= Heidi Witzig =

Swiss historian

Heidi Witzig (born 1944), formerly known as Heidi Schäppi-Witzig and now as Heidi Witzig Vetterli, is a Swiss historian with a focus on women's history. She published pioneering works on women's history, and is a co-initiator of the Grandmother's Revolution. In 2021 she was awarded an honorary doctorate by the University of Lausanne.

==Biography==
Witzig was born in 1944 in Zürich. She is the daughter of an office furniture manufacturer. She grew up in Frauenfeld in the canton of Thurgau. She studied history and art history at the universities of Zurich and Florence and earned a doctorate in Zürich with a work about the early Italian Renaissance in 1978. She subsequently worked as a documentalist at Schweizer Fernsehen DSR. She has been a freelance historian since 1986, with a focus on Alltagsgeschichte and women's history. Her works were "motivated for a long time by the anger against the unequal treatment of women". Witzig co-wrote a pioneering source book about women's history in Switzerland alongside historian Elisabeth Joris, which was published in 1986. Witzig's 2000 book Polenta and Paradeplatz: Regional Everyday Life on the Way to Modern Switzerland 1880-1914 was also considered pioneering. Witzig was awarded an honorary doctorate by the University of Lausanne in 2021.
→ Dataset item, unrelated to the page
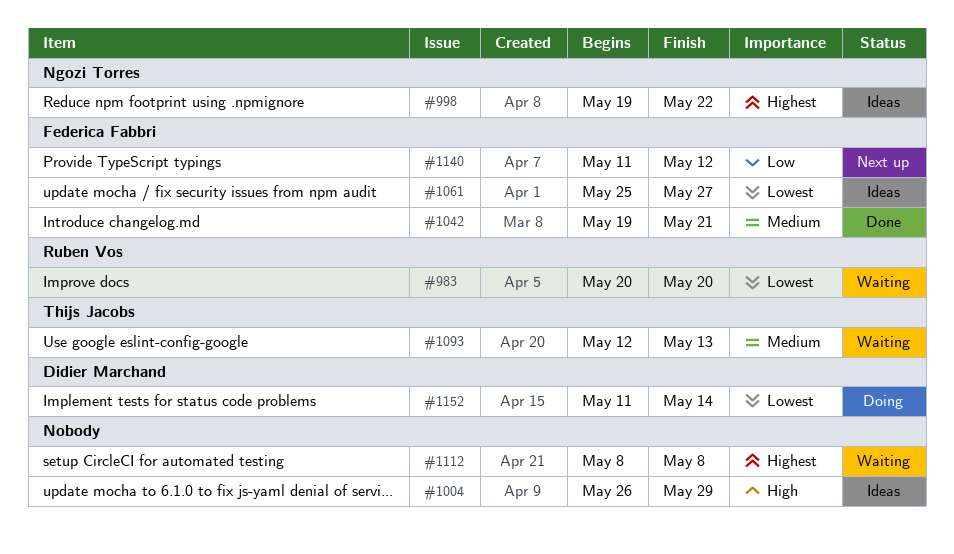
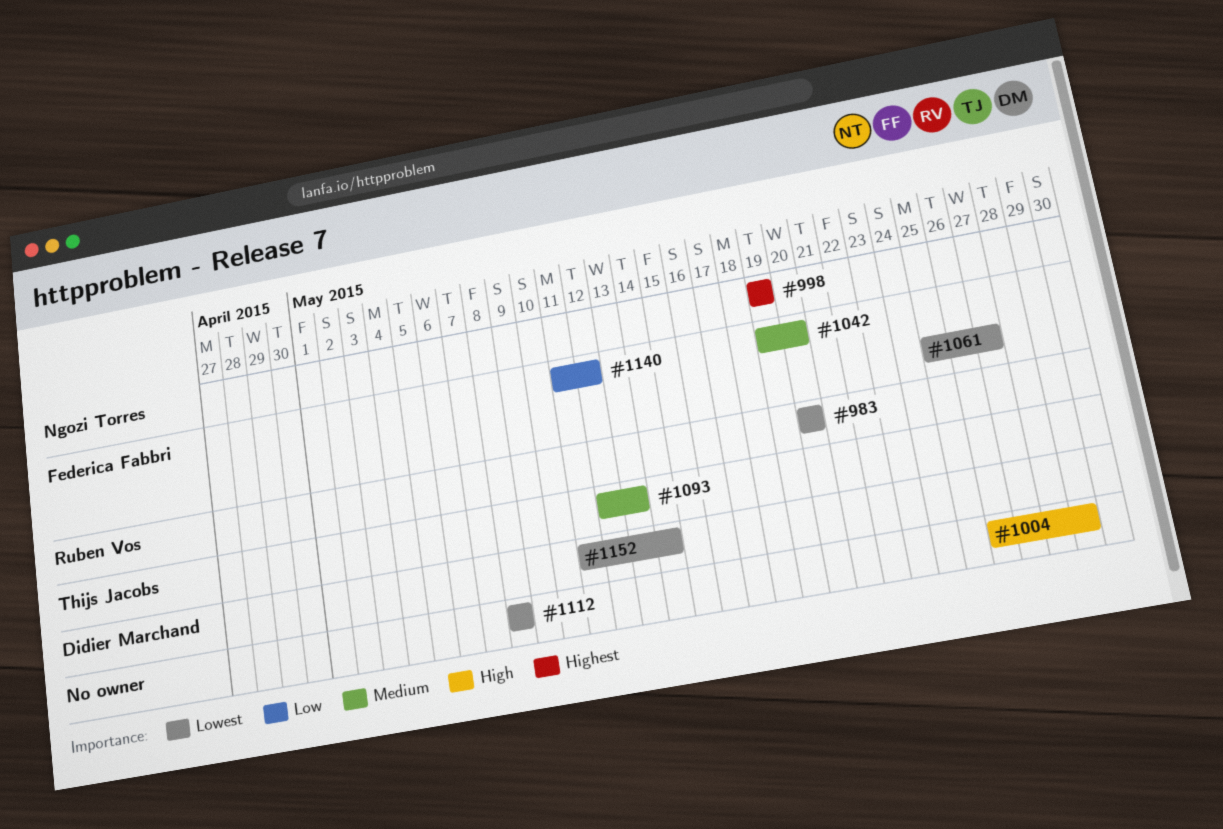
#998, due: May 22 -> May 19
#1042, due: May 21 -> May 20
#1112, priority: Highest -> Lowest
Around 1982, she became a Socialist municipality councillor in Uster, canton of Zürich.

As a co-initiator of the GrossmütterRevolution ("Grandmothers' Revolution"), she engages in favour of "women in retiring age for a maturity in dignity and social protection for all".

Heidi Witzig is a widowed mother of a daughter.
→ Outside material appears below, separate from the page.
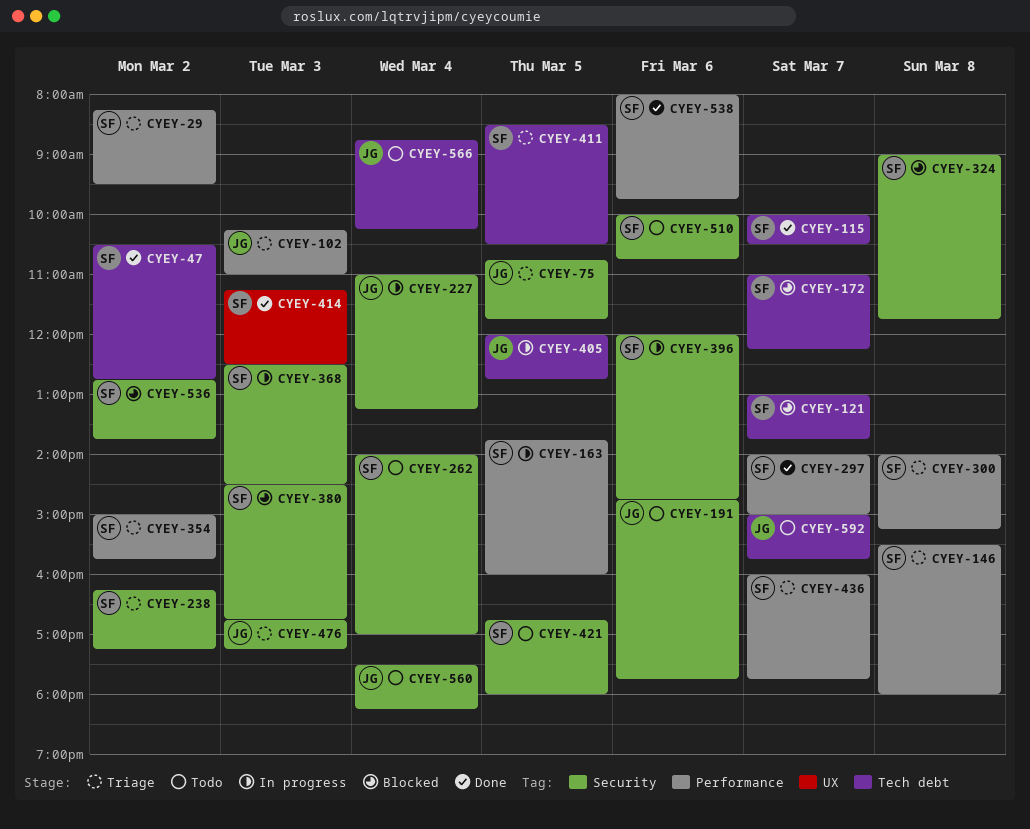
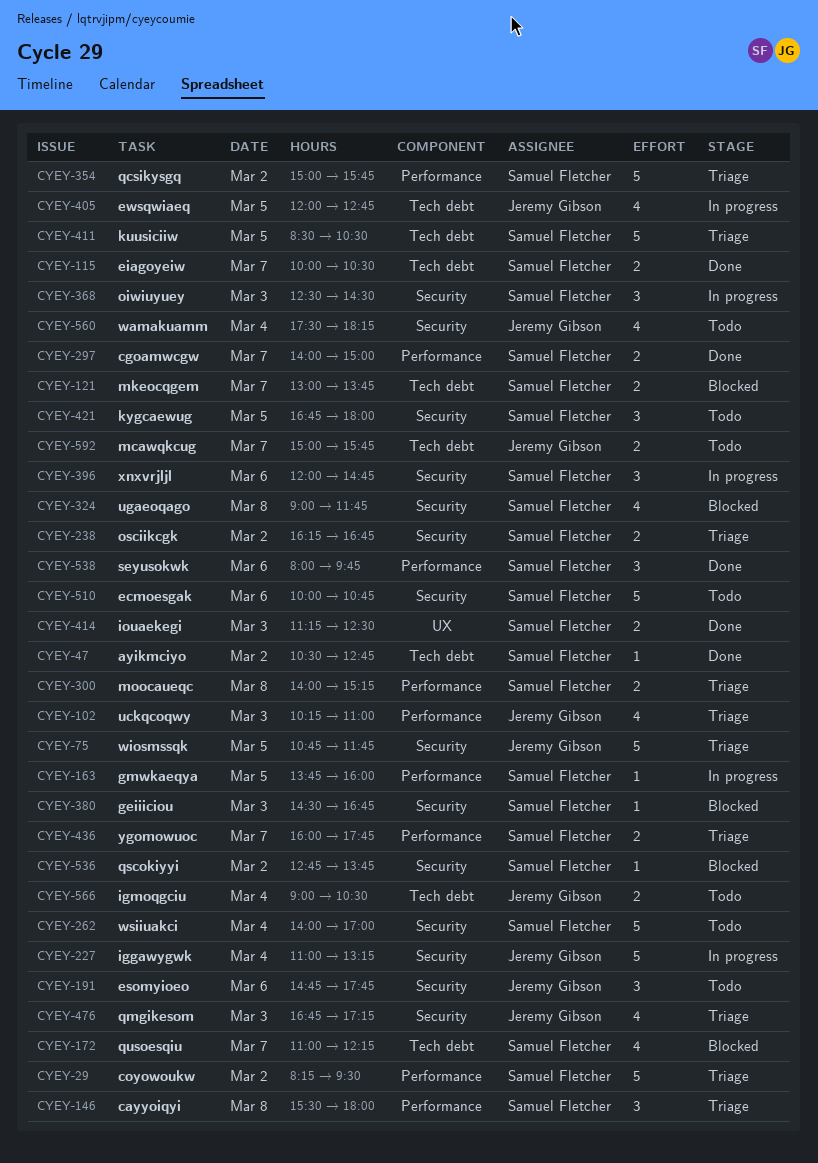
CYEY-238, ends: 17:15 -> 16:45
CYEY-566, begins: 08:45 -> 09:00
CYEY-566, ends: 10:15 -> 10:30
== Publications (selection) ==
- As an author
- Heidi Schäppi-Witzig: Die Florentiner Bürger und ihre Stadt: Eine kulturgeschichtliche Analyse des 15. Jahrhunderts. Zürich: Reihe W, 1978 (dissertation).
- with Elisabeth Joris: Brave Frauen – aufmüpfige Weiber: Wie sich die Industrialisierung auf Alltag und Lebenszusammenhänge von Frauen auswirkte (1820–1940). Zürich: Chronos, 1992; 3rd edition in 2001.
- Polenta und Paradeplatz: Regionales Alltagsleben auf dem Weg zur modernen Schweiz 1880–1914. Zürich: Chronos, 2000; 2nd edition in 2001.
- Wie kluge Frauen alt werden: Was sie tun und was sie lassen. Mit Porträts von Sabine Bobst. Xanthippe, Zürich 2007; 3rd edition in 2008; pocket book edition in 2012.

- As an editor
- with Elisabeth Joris: Frauengeschichte(n): Dokumente aus zwei Jahrhunderten zur Situation der Frauen in der Schweiz. Zürich: Limmat, 1986; 4th edition in 2001.
- with Felix Müller and Kathrin Arioli: Unruhige Verhältnisse: Frauen und Männer im Zeitalter der Gleichberechtigung. 15 Porträts aus dem Kanton Zürich. Zürich: Limmat, 2002.